Asia Pacific economies continue to exhibit strong growth. Intrinsic strength, progressive trade agreements among the region's countries, and recovering global demand are helping most economies in the region maintain healthy growth. Led by China and India, the region's economies will grow 4.5 percent per year over the next 20 years, outpacing the world's average growth rate. The region's share of world GDP will expand from 28 percent today to 36 percent by 2032.

Rising traffic levels

During the next 20 years, nearly half of the world's air traffic growth will be driven by travel to, from, or within the Asia Pacific region. Total traffic for the region will grow 6.3 percent per year. Fueled by national economic growth and the increasing accessibility of air transport services, traffic within the region will grow faster than traffic to and from other regions. Domestic and international travel within the region will grow 6.5 percent per year.

Air cargo plays a critical role in the region's economy, transporting goods over difficult terrain and vast stretches of ocean. Some of the world's largest and most efficient cargo operators are located in Asia. The region's air cargo will grow 5.8 percent per year during the next 20 years. Carriers within the region are expected to take 370 new freighters, with an additional 490 conversions.

Asia Pacific airlines will need 12,820 new airplanes, valued at $1.9 trillion, over the next 20 years. The number of airplanes in the Asia Pacific fleet will nearly triple, from 5,090 airplanes in 2012 to 14,750 airplanes in 2032. New low-cost carriers and demand for intra-Asia travel have spurred a substantial increase in single-aisle airplanes, a trend that will continue as single-aisle airplanes gain an increasing percentage of the region's traffic.

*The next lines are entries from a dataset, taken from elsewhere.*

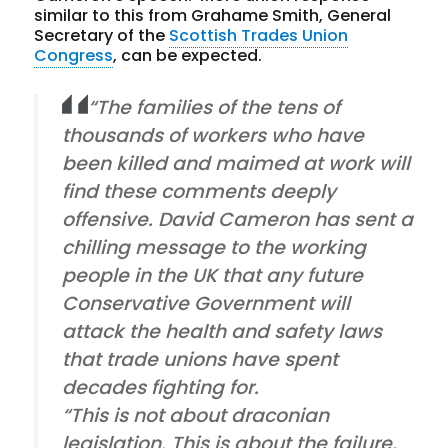
similar to this from Grahame Smith, General
Secretary of the
Scottish Trades Union
Congress
, can be expected.
“The families of the tens of
thousands of workers who have
been killed and maimed at work will
find these comments deeply
offensive. David Cameron has sent a
chilling message to the working
people in the UK that any future
Conservative Government will
attack the health and safety laws
that trade unions have spent
decades fighting for.
“This is not about draconian
legislation. This is about the failure,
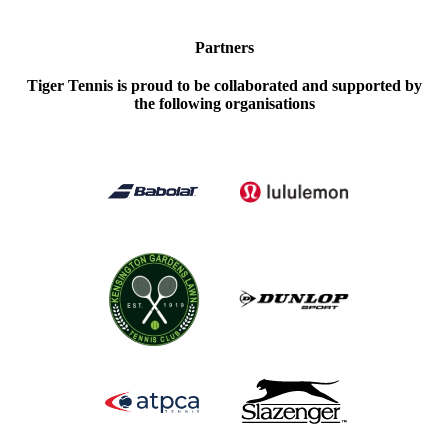
Partners
Tiger Tennis is proud to be collaborated and supported by
the following organisations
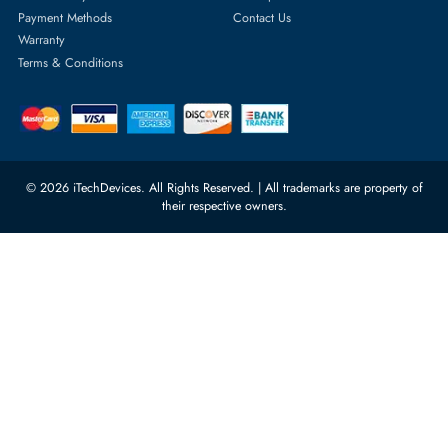
Featured Categories
Server Hard Drives
+971 55 4255786
Server Memory
orders@itechdevices.ae
Power Supplies
rma@itechdevices.ae
Server Motherboards
Warehouse 1, 22nd Street Al
Quoz Industrial Area 4, Behind
Processors
Carino Auto Repairing Dubai, UAE
Network Switches
10:00 - 17:00 (UAE Standard Time)
Customer Services
Corporate Information
Privacy Policy
About Us
Shipping
FAQ
Return Policy
Sitemap
Payment Methods
Contact Us
Warranty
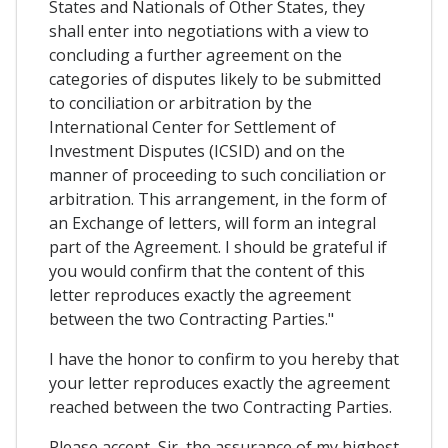
States and Nationals of Other States, they
shall enter into negotiations with a view to
concluding a further agreement on the
categories of disputes likely to be submitted
to conciliation or arbitration by the
International Center for Settlement of
Investment Disputes (ICSID) and on the
manner of proceeding to such conciliation or
arbitration. This arrangement, in the form of
an Exchange of letters, will form an integral
part of the Agreement. I should be grateful if
you would confirm that the content of this
letter reproduces exactly the agreement
between the two Contracting Parties."
I have the honor to confirm to you hereby that
your letter reproduces exactly the agreement
reached between the two Contracting Parties.
Please accept, Sir, the assurance of my highest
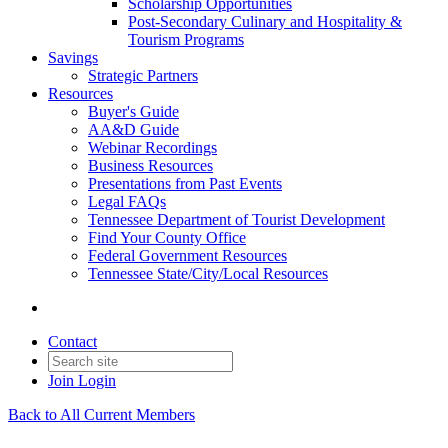
Scholarship Opportunities
Post-Secondary Culinary and Hospitality &
Tourism Programs
Savings
Strategic Partners
Resources
Buyer's Guide
AA&D Guide
Webinar Recordings
Business Resources
Presentations from Past Events
Legal FAQs
Tennessee Department of Tourist Development
Find Your County Office
Federal Government Resources
Tennessee State/City/Local Resources
Contact
Join
Login
Back to All Current Members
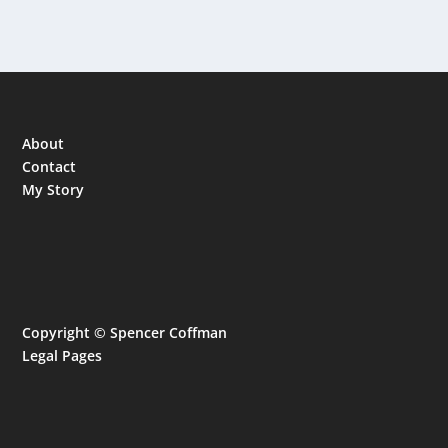
About
Contact
My Story
Copyright © Spencer Coffman
Legal Pages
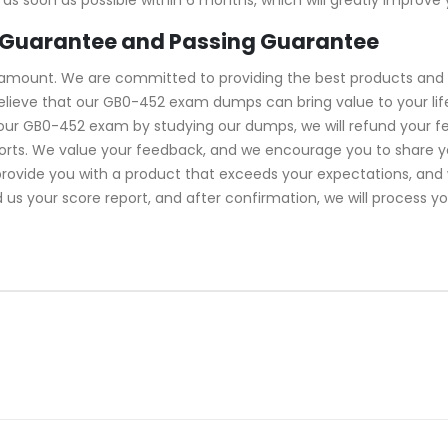
Guarantee and Passing Guarantee
ramount. We are committed to providing the best products and 
lieve that our GB0-452 exam dumps can bring value to your life
your GB0-452 exam by studying our dumps, we will refund your 
forts. We value your feedback, and we encourage you to share y
 provide you with a product that exceeds your expectations, an
d us your score report, and after confirmation, we will process y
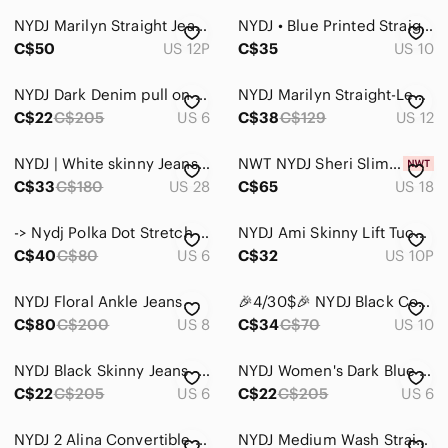
NYDJ Marilyn Straight Jeans
NYDJ • Blue Printed Straight Leg Jeans
C$50
US 12P
C$35
US 10
NYDJ Dark Denim pull on Skinny Jeans
NYDJ Marilyn Straight-Leg Jeans - size 12
C$22
C$205
US 6
C$38
C$129
US 12
NYDJ | White skinny Jeans The Kate Slim | 28
NWT NYDJ Sheri Slim Jeans,18
C$33
C$180
US 28
C$65
US 18
-> Nydj Polka Dot Stretch Jeans
NYDJ Ami Skinny Lift Tuck Grey Jeans Size 10P
C$40
C$80
US 6
C$32
US 10P
NYDJ Floral Ankle Jeans
🎉4/30$🎉 NYDJ Black Coated Snake Print Pants – Size 10 ✨
C$80
C$200
US 8
C$34
C$70
US 10
NYDJ Black Skinny Jeans - Classic Ankle
NYDJ Women's Dark Blue Ami Skinny Jeans
C$22
C$205
US 6
C$22
C$205
US 6
NYDJ 2 Alina Convertible Ankle Lift Tuck Jeans
NYDJ Medium Wash Straight Leg High Rise Jeans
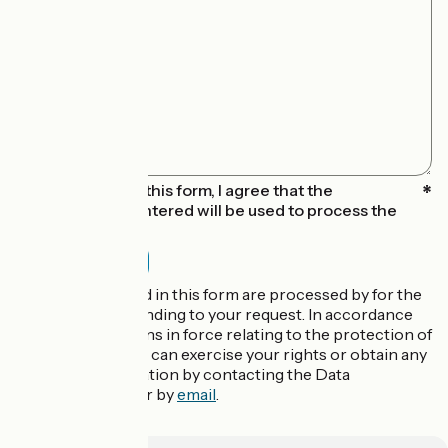
By submitting this form, I agree that the
information entered will be used to process the
message sent
The data collected in this form are processed by for the
purpose of responding to your request. In accordance
with the regulations in force relating to the protection of
personal data, you can exercise your rights or obtain any
additional information by contacting the Data
Protection Officer by
email
.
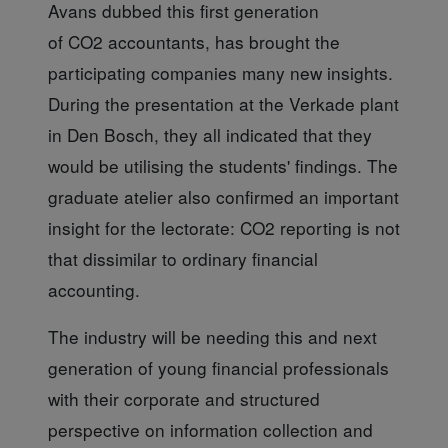
Avans dubbed this first generation
of CO2 accountants, has brought the
participating companies many new insights.
During the presentation at the Verkade plant
in Den Bosch, they all indicated that they
would be utilising the students' findings. The
graduate atelier also confirmed an important
insight for the lectorate: CO2 reporting is not
that dissimilar to ordinary financial
accounting.
The industry will be
needing this and next
generation of young financial professionals
with their corporate and structured
perspective on information collection and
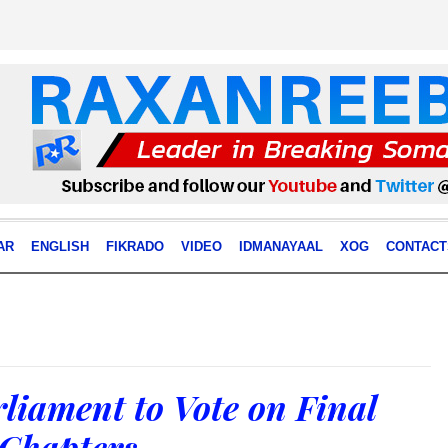
AR
ENGLISH
FIKRADO
VIDEO
IDMANAYAAL
XOG
CONTACT
liament to Vote on Final
 Chapters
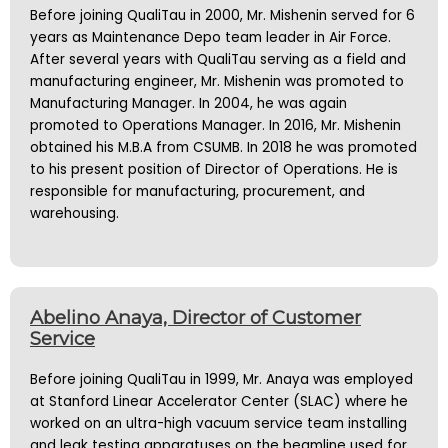
Before joining QualiTau in 2000, Mr. Mishenin served for 6
years as Maintenance Depo team leader in Air Force.
After several years with QualiTau serving as a field and
manufacturing engineer, Mr. Mishenin was promoted to
Manufacturing Manager. In 2004, he was again
promoted to Operations Manager. In 2016, Mr. Mishenin
obtained his M.B.A from CSUMB. In 2018 he was promoted
to his present position of Director of Operations. He is
responsible for manufacturing, procurement, and
warehousing.
Abelino Anaya, Director of Customer
Service
Before joining QualiTau in 1999, Mr. Anaya was employed
at Stanford Linear Accelerator Center (SLAC) where he
worked on an ultra-high vacuum service team installing
and leak testing apparatuses on the beamline used for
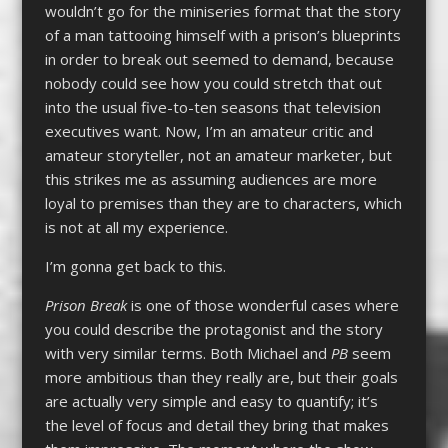
wouldn’t go for the miniseries format that the story
of a man tattooing himself with a prison’s blueprints
in order to break out seemed to demand, because
nobody could see how you could stretch that out
into the usual five-to-ten seasons that television
executives want. Now, I’m an amateur critic and
amateur storyteller, not an amateur marketer, but
this strikes me as assuming audiences are more
loyal to premises than they are to characters, which
is not at all my experience.
I’m gonna get back to this.
Prison Break
is one of those wonderful cases where
you could describe the protagonist and the story
with very similar terms. Both Michael and
PB
seem
more ambitious than they really are, but their goals
are actually very simple and easy to quantify; it’s
the level of focus and detail they bring that makes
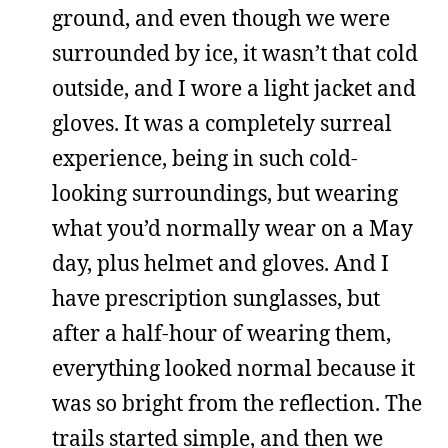
ground, and even though we were
surrounded by ice, it wasn’t that cold
outside, and I wore a light jacket and
gloves. It was a completely surreal
experience, being in such cold-
looking surroundings, but wearing
what you’d normally wear on a May
day, plus helmet and gloves. And I
have prescription sunglasses, but
after a half-hour of wearing them,
everything looked normal because it
was so bright from the reflection. The
trails started simple, and then we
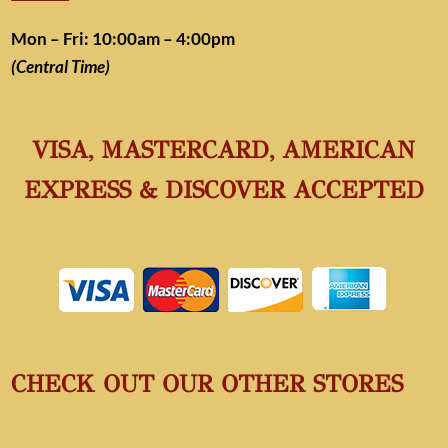
Mon – Fri: 10:00am – 4:00pm
(Central Time)
VISA, MASTERCARD, AMERICAN
EXPRESS & DISCOVER ACCEPTED
CHECK OUT OUR OTHER STORES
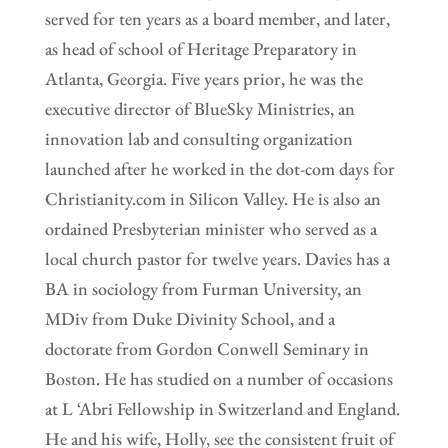
served for ten years as a board member, and later,
as head of school of Heritage Preparatory in
Atlanta, Georgia. Five years prior, he was the
executive director of BlueSky Ministries, an
innovation lab and consulting organization
launched after he worked in the dot-com days for
Christianity.com in Silicon Valley. He is also an
ordained Presbyterian minister who served as a
local church pastor for twelve years. Davies has a
BA in sociology from Furman University, an
MDiv from Duke Divinity School, and a
doctorate from Gordon Conwell Seminary in
Boston. He has studied on a number of occasions
at L ‘Abri Fellowship in Switzerland and England.
He and his wife, Holly, see the consistent fruit of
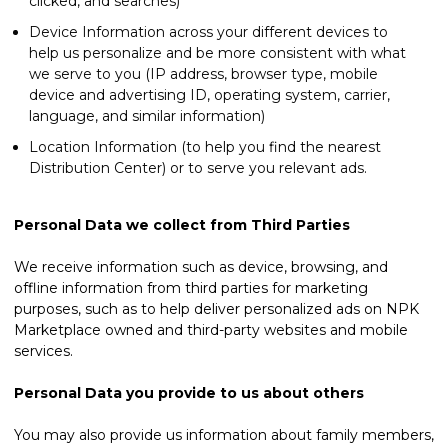
clicked, and searches)
Device Information across your different devices to
help us personalize and be more consistent with what
we serve to you (IP address, browser type, mobile
device and advertising ID, operating system, carrier,
language, and similar information)
Location Information (to help you find the nearest
Distribution Center) or to serve you relevant ads.
Personal Data we collect from Third Parties
We receive information such as device, browsing, and
offline information from third parties for marketing
purposes, such as to help deliver personalized ads on NPK
Marketplace owned and third-party websites and mobile
services.
Personal Data you provide to us about others
You may also provide us information about family members,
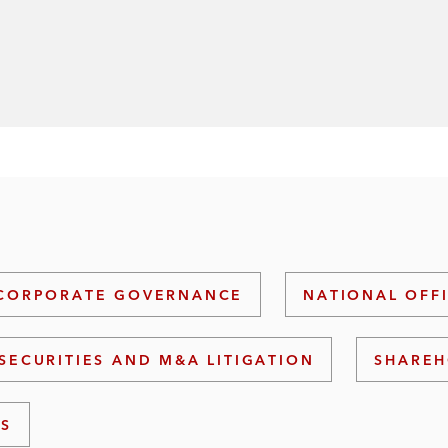
CORPORATE GOVERNANCE
NATIONAL OFF
SECURITIES AND M&A LITIGATION
SHAREH
NS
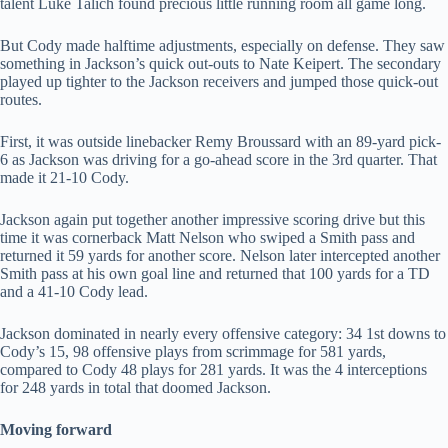
talent Luke Talich found precious little running room all game long.
But Cody made halftime adjustments, especially on defense. They saw
something in Jackson’s quick out-outs to Nate Keipert. The secondary
played up tighter to the Jackson receivers and jumped those quick-out
routes.
First, it was outside linebacker Remy Broussard with an 89-yard pick-
6 as Jackson was driving for a go-ahead score in the 3rd quarter. That
made it 21-10 Cody.
Jackson again put together another impressive scoring drive but this
time it was cornerback Matt Nelson who swiped a Smith pass and
returned it 59 yards for another score. Nelson later intercepted another
Smith pass at his own goal line and returned that 100 yards for a TD
and a 41-10 Cody lead.
Jackson dominated in nearly every offensive category: 34 1st downs to
Cody’s 15, 98 offensive plays from scrimmage for 581 yards,
compared to Cody 48 plays for 281 yards. It was the 4 interceptions
for 248 yards in total that doomed Jackson.
Moving forward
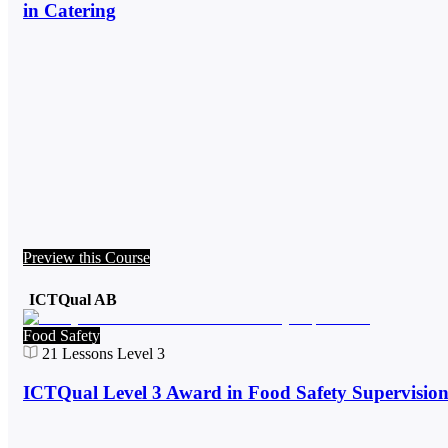
in Catering
Preview this Course
ICTQual AB
Food Safety
21
Lessons
Level 3
ICTQual Level 3 Award in Food Safety Supervisio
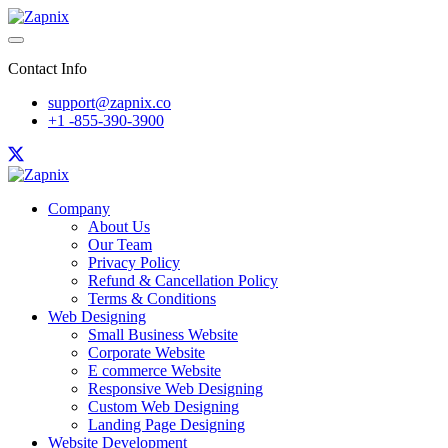
Contact Info
support@zapnix.co
+1 -855-390-3900
Company
About Us
Our Team
Privacy Policy
Refund & Cancellation Policy
Terms & Conditions
Web Designing
Small Business Website
Corporate Website
E commerce Website
Responsive Web Designing
Custom Web Designing
Landing Page Designing
Website Development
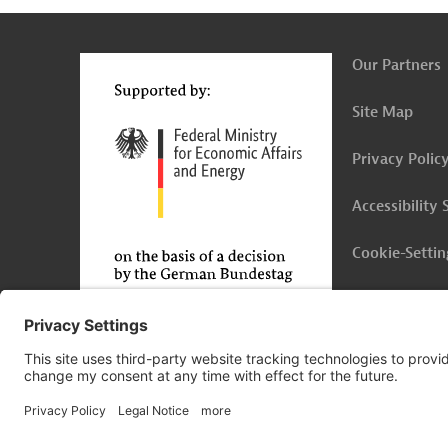
t
t
Our Partners
Site Map
Privacy Polic
Accessibility
Cookie-Settin
Legal Notice
© 2026 Germany Trade & Invest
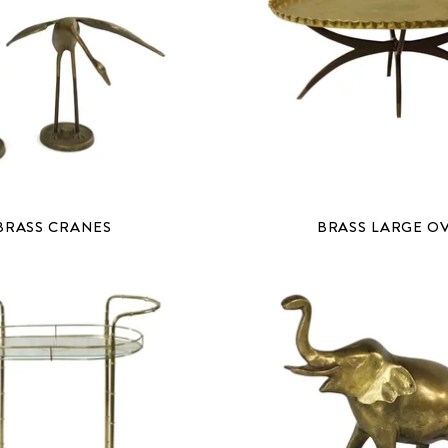
BRASS CRANES
BRASS LARGE O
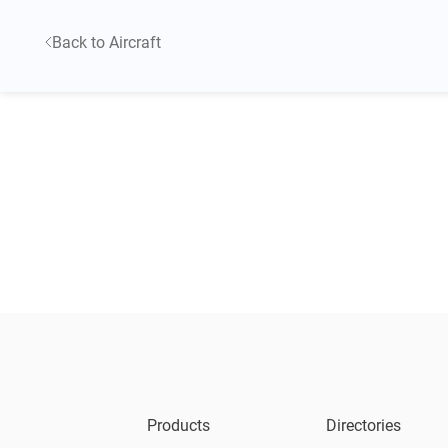
Back to Aircraft
Products
Directories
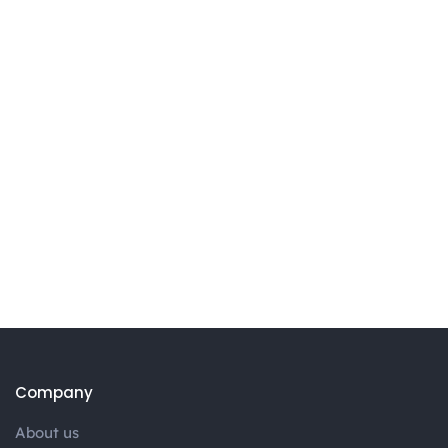
Company
About us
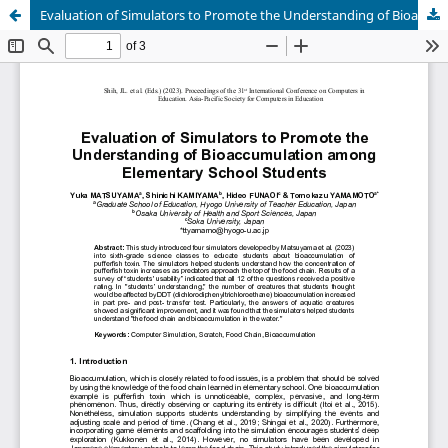
Evaluation of Simulators to Promote the Understanding of Bioaccumulation among Elementary School Students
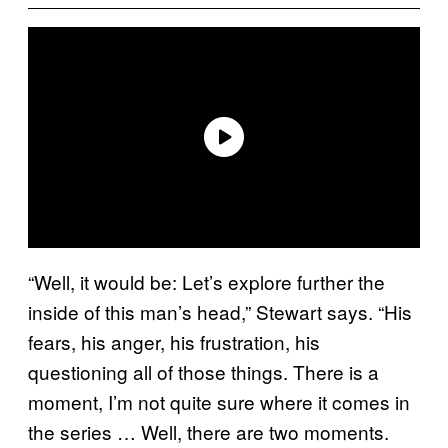
“Well, it would be: Let’s explore further the
inside of this man’s head,” Stewart says. “His
fears, his anger, his frustration, his
questioning all of those things. There is a
moment, I’m not quite sure where it comes in
the series … Well, there are two moments.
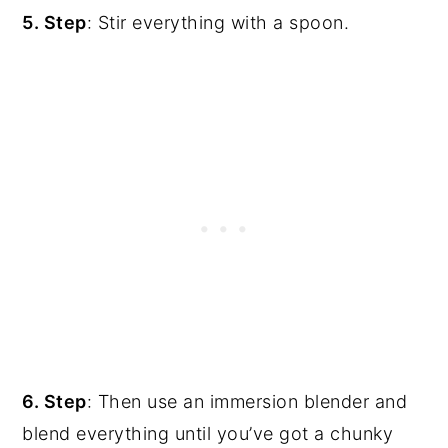
5. Step
: Stir everything with a spoon.
6. Step
: Then use an immersion blender and
blend everything until you’ve got a chunky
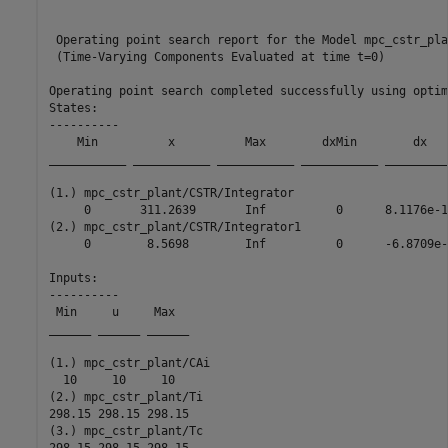
 Operating point search report for the Model mpc_cstr_plan
 (Time-Varying Components Evaluated at time t=0)

Operating point search completed successfully using optim
States: 

----------

    Min          x          Max        dxMin        dx   
___________ ___________ ___________ ___________ _________
(1.) mpc_cstr_plant/CSTR/Integrator

     0       311.2639       Inf          0      8.1176e-1
(2.) mpc_cstr_plant/CSTR/Integrator1

     0        8.5698        Inf          0      -6.8709e-
Inputs: 

----------

 Min     u     Max  

______ ______ ______

(1.) mpc_cstr_plant/CAi

  10     10     10  

(2.) mpc_cstr_plant/Ti

298.15 298.15 298.15

(3.) mpc_cstr_plant/Tc

298.15 298.15 298.15
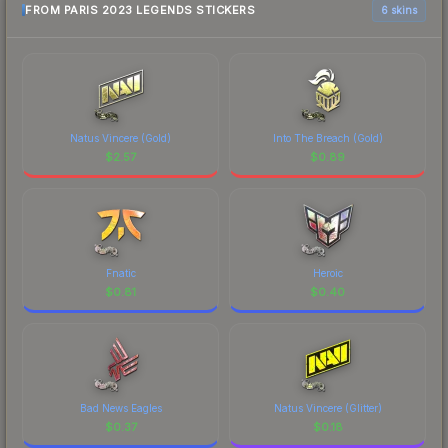
FROM PARIS 2023 LEGENDS STICKERS
6 skins
Natus Vincere (Gold)
Into The Breach (Gold)
$
2.57
$
0.89
Fnatic
Heroic
$
0.81
$
0.40
Bad News Eagles
Natus Vincere (Glitter)
$
0.37
$
0.18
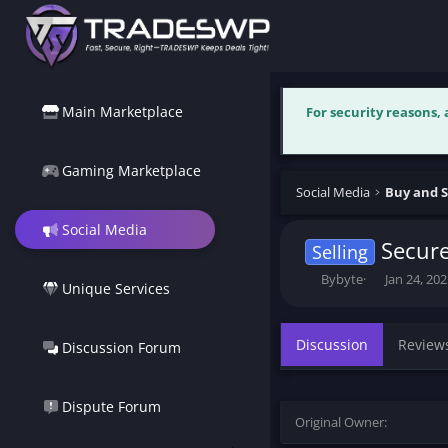
Main Marketplace
For security reasons,
Gaming Marketplace
Social Media
Buy and S
Social Media
Secure
Selling
T
S
Bybyte
Jan 24, 20
Unique Services
h
t
r
a
e
r
Discussion
Review
Discussion Forum
a
t
d
d
s
a
t
t
Dispute Forum
Original Owner
a
e
r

Liberalization expands markets

The structure of the Asia Pacific airline industry is changing as regulations liberalize and carriers expand beyond national boundaries. Cross-border franchise agreements and direct investment in foreign carriers allow established airlines access to new markets and promote expanded air service to smaller markets. The growth of air travel as low-cost carriers reduce fares and open new markets testifies to the effects of liberalization. To compete, established airlines are forming low-cost enterprises, often through joint ventures with recognized LCCs. The improved affordability and accessibility of air travel will stimulate demand in established markets and meet emerging travel needs of the rising middle class.